También existe la posibilidad de que evitemos todo un horizonte de conocimiento que vuelva nuestra vida estable y aparentemente segura, aunque descanse el ilusiones y mentiras. Yo conozco mucha gente así, muy cercana. Gente que murió, incluso, por covid, acostumbrada a vivir de esa manera. Para mí, ese tipo de personas siempre serán un misterio, como seguramente yo lo soy para ellos. Un muro de incomprensión se levanta, indefectiblemente, entre nosotros. La buena noticia, es que las personas pueden ejercitar la tolerancia, más allá de la comprensión. Tal vez esta pandemia haya servido para eso, desarrollar nuestra capacidad de respeto y empatía por los otros, diversos y distintos. O tal vez no y estoy siendo optmista.
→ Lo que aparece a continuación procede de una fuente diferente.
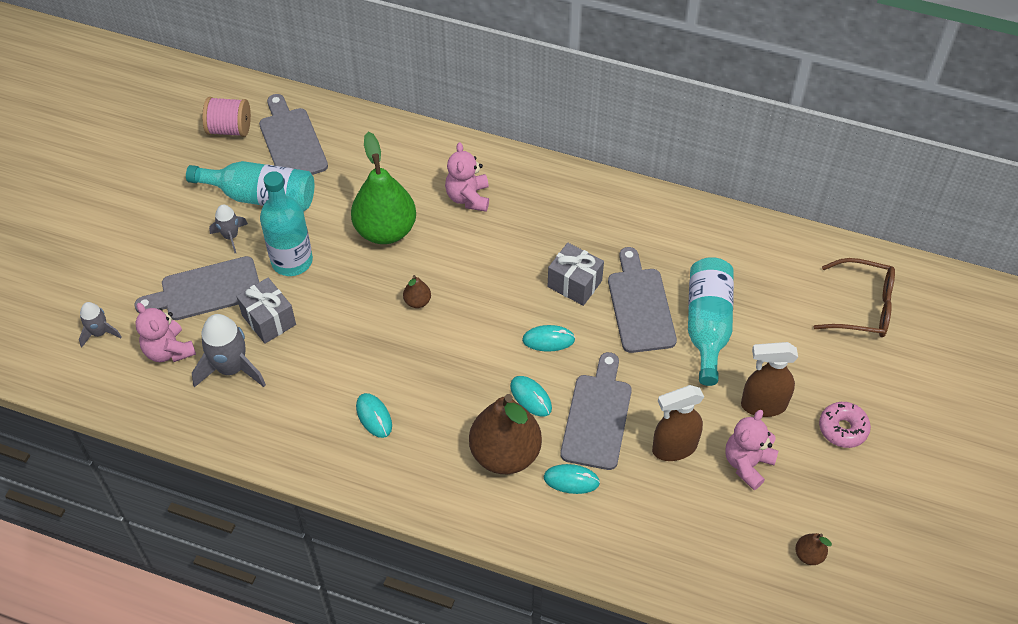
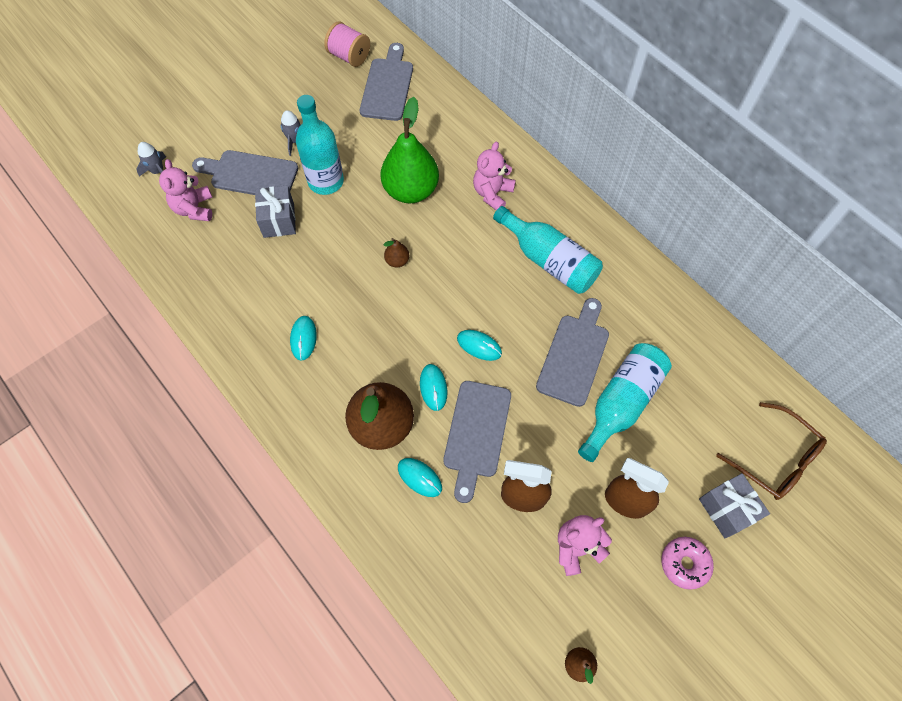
camera: 30 degrees right, 10 degrees up
turquoise bottle [186,161,314,212] -> turquoise bottle moved to [493,206,603,294]
grey rocket [192,314,266,388] -> none
grey gift [548,243,604,306] -> grey gift moved to [699,473,770,538]
grey cutting board [560,352,632,470] -> grey cutting board turned 150 degrees clockwise [443,381,511,503]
Como sea, querido lector, cuídese. Puede ser que tal vez, en un futuro, haya valido la pena protegerse todo el tiempo, cuando no vea su salud mermada. Sin vivir temiendo, pero también sin vivir en una burbuja de mentiras destinadas a hacerlo productivo a costa de su salud y su vida. Después de todo, la vida sin salud es muy difícil de vivirla. Tal vez su decisión de protegerse, termine por proteger a otros de ese destino, sin saberlo. Esos que no creen que puedan enfermarse crónicamente y perder la esperanza. Todos estamos a tiempo de parar las nuevas variantes y recuperar nuestras vidas. No sé si tan felices como antes, pero al menos sin esta horrible incertidumbre. Eso sería suficiente, la verdad, para que todos nos protegiéramos ¿no cree?